▶ **Extracted records**:
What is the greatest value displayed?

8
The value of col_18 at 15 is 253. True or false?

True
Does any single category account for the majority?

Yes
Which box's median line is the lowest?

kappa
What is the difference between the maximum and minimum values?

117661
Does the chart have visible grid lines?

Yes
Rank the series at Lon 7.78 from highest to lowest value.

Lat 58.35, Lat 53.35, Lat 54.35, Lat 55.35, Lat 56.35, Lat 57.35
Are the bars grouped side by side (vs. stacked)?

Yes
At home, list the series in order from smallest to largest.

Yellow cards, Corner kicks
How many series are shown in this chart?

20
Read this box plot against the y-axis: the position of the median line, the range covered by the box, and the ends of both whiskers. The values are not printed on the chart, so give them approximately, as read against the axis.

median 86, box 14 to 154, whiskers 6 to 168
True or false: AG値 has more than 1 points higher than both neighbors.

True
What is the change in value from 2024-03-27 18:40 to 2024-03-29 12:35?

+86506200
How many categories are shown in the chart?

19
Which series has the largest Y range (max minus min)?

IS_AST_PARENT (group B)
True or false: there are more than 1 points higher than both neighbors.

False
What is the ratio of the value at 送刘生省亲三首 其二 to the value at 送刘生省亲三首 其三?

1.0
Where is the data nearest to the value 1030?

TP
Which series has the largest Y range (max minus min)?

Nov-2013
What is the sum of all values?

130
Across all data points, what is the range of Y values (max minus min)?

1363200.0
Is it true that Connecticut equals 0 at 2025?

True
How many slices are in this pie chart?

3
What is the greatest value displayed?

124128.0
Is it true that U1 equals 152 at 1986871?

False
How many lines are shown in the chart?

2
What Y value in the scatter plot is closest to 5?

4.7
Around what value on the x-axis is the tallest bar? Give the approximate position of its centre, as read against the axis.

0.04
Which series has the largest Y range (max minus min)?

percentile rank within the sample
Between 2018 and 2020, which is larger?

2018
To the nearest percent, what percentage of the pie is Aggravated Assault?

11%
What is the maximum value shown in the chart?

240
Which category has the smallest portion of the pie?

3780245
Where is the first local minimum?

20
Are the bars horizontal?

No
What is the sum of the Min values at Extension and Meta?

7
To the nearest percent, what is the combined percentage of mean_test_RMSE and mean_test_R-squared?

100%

▶ **Aim of the task**:
How many lines in the data above contain the word "this"? Reply with the number alone.

▶ **Result of the task**:
3